Repeat each line of the data below exactly, but skip the pictures.

(Provided data begins)

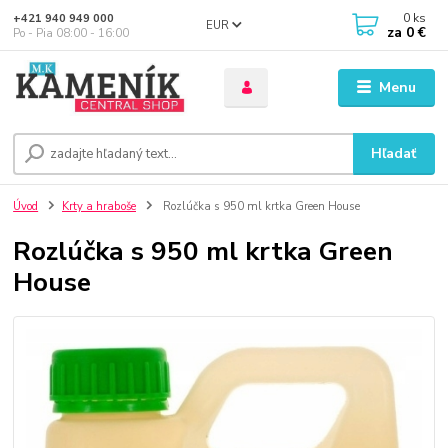
0
ks
+421 940 949 000
EUR
za
0 €
Po - Pia 08:00 - 16:00
Menu
Hľadať
Úvod
Krty a hraboše
Rozlúčka s 950 ml krtka Green House
Rozlúčka s 950 ml krtka Green
House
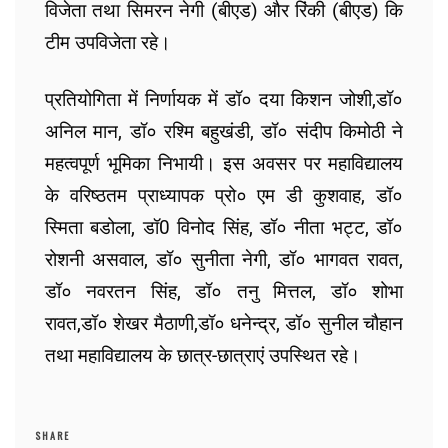
विजेता तथा सिमरन नेगी (बीएड) और रिंकी (बीएड) कि
टीम उपविजेता रहे।
प्रतियोगिता में निर्णायक में डॉ० दया किशन जोशी,डॉ०
अनिल मान, डॉ० रश्मि बहुखंडी, डॉ० संदीप किमोठी ने
महत्वपूर्ण भूमिका निभायी। इस अवसर पर महाविद्यालय
के वरिष्ठतम प्राध्यापक प्रो० एम डी कुशवाह, डॉ०
स्मिता बडोला, डॉ0 विनोद सिंह, डॉ० नीता भट्ट, डॉ०
रोशनी असवाल, डॉ० सुनीता नेगी, डॉ० भागवत रावत,
डॉ० नवरतन सिंह, डॉ० तनु मित्तल, डॉ० शोभा
रावत,डॉ० शेखर मैठाणी,डॉ० धनेन्द्र, डॉ० सुनील चौहान
तथा महाविद्यालय के छात्र-छात्राएं उपस्थित रहे।
SHARE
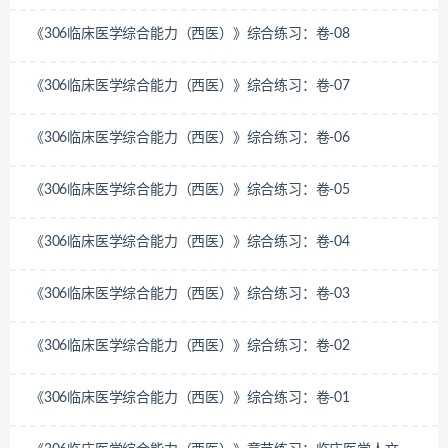
《306临床医学综合能力（西医）》综合练习：卷-08
《306临床医学综合能力（西医）》综合练习：卷-07
《306临床医学综合能力（西医）》综合练习：卷-06
《306临床医学综合能力（西医）》综合练习：卷-05
《306临床医学综合能力（西医）》综合练习：卷-04
《306临床医学综合能力（西医）》综合练习：卷-03
《306临床医学综合能力（西医）》综合练习：卷-02
《306临床医学综合能力（西医）》综合练习：卷-01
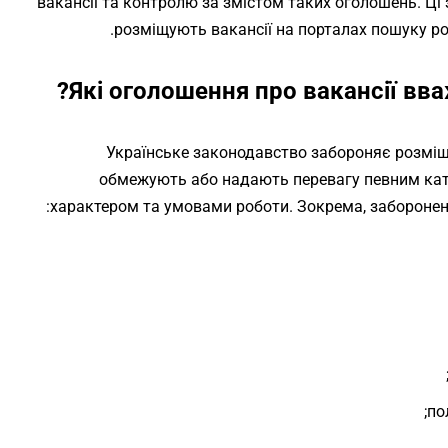
вакансії та контролю за змістом таких оголошень. Ці
розміщують вакансії на порталах пошуку ро
Які оголошення про вакансії вв
Українське законодавство забороняє розміщ
обмежують або надають перевагу певним катег
характером та умовами роботи. Зокрема, заборонен
по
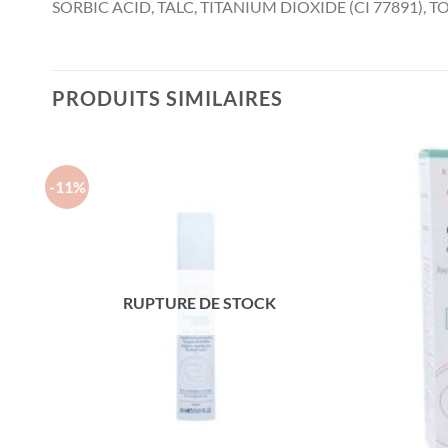
SORBIC ACID, TALC, TITANIUM DIOXIDE (CI 77891)
PRODUITS SIMILAIRES
-11%
RUPTURE DE STOCK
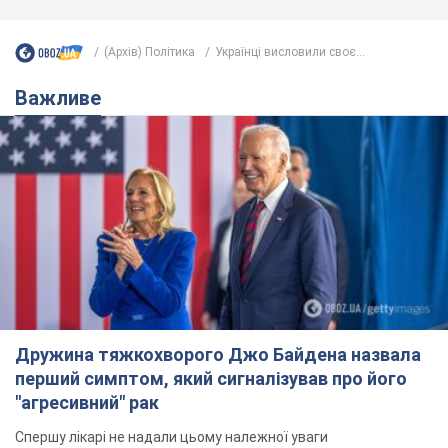
(Архів) Політика
Українці висловили своє...
Важливе
Дружина тяжкохворого Джо Байдена назвала
перший симптом, який сигналізував про його
"агресивний" рак
Спершу лікарі не надали цьому належної уваги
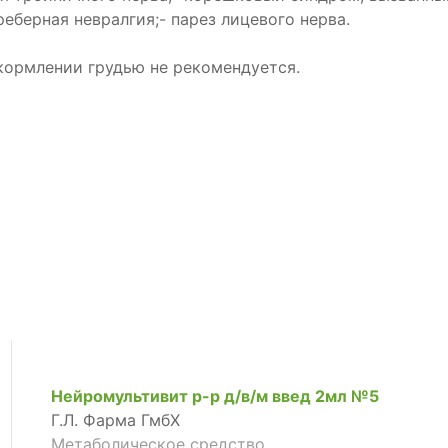
еберная невралгия;- парез лицевого нерва.
кормлении грудью не рекомендуется.
Нейромультивит р-р д/в/м введ 2мл №5
Г.Л. Фарма ГмбХ
Метаболическое средство,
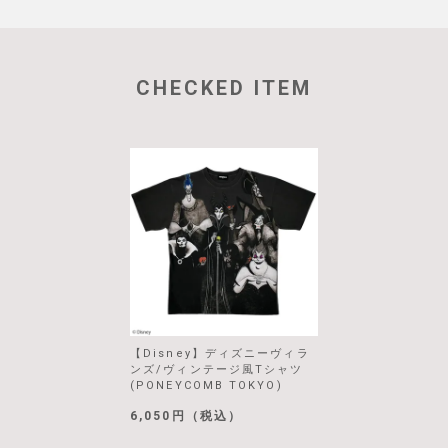
CHECKED ITEM
【Disney】ディズニーヴィラ
ンズ/ヴィンテージ風Tシャツ
(PONEYCOMB TOKYO)
6,050円（税込）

(Provided data ends)

▶ Result below
0
ks
+421 940 949 000
EUR
za
0 €
Po - Pia 08:00 - 16:00
Menu
Hľadať
Úvod
Krty a hraboše
Rozlúčka s 950 ml krtka Green House
Rozlúčka s 950 ml krtka Green
House
विजेता तथा सिमरन नेगी (बीएड) और रिंकी (बीएड) कि
टीम उपविजेता रहे।
प्रतियोगिता में निर्णायक में डॉ० दया किशन जोशी,डॉ०
अनिल मान, डॉ० रश्मि बहुखंडी, डॉ० संदीप किमोठी ने
महत्वपूर्ण भूमिका निभायी। इस अवसर पर महाविद्यालय
के वरिष्ठतम प्राध्यापक प्रो० एम डी कुशवाह, डॉ०
स्मिता बडोला, डॉ0 विनोद सिंह, डॉ० नीता भट्ट, डॉ०
रोशनी असवाल, डॉ० सुनीता नेगी, डॉ० भागवत रावत,
डॉ० नवरतन सिंह, डॉ० तनु मित्तल, डॉ० शोभा
रावत,डॉ० शेखर मैठाणी,डॉ० धनेन्द्र, डॉ० सुनील चौहान
तथा महाविद्यालय के छात्र-छात्राएं उपस्थित रहे।
SHARE
《306临床医学综合能力（西医）》综合练习：卷-08
《306临床医学综合能力（西医）》综合练习：卷-07
《306临床医学综合能力（西医）》综合练习：卷-06
《306临床医学综合能力（西医）》综合练习：卷-05
《306临床医学综合能力（西医）》综合练习：卷-04
《306临床医学综合能力（西医）》综合练习：卷-03
《306临床医学综合能力（西医）》综合练习：卷-02
《306临床医学综合能力（西医）》综合练习：卷-01
вакансії та контролю за змістом таких оголошень. Ці
розміщують вакансії на порталах пошуку ро
Які оголошення про вакансії вв
Українське законодавство забороняє розміщ
обмежують або надають перевагу певним катег
характером та умовами роботи. Зокрема, заборонен
по
SORBIC ACID, TALC, TITANIUM DIOXIDE (CI 77891)
PRODUITS SIMILAIRES
-11%
RUPTURE DE STOCK
(Архів) Політика
Українці висловили своє...
Важливе
Дружина тяжкохворого Джо Байдена назвала
перший симптом, який сигналізував про його
"агресивний" рак
Спершу лікарі не надали цьому належної уваги
еберная невралгия;- парез лицевого нерва.
кормлении грудью не рекомендуется.
Нейромультивит р-р д/в/м введ 2мл №5
Г.Л. Фарма ГмбХ
Метаболическое средство,
CHECKED ITEM
【Disney】ディズニーヴィラ
ンズ/ヴィンテージ風Tシャツ
(PONEYCOMB TOKYO)
6,050円（税込）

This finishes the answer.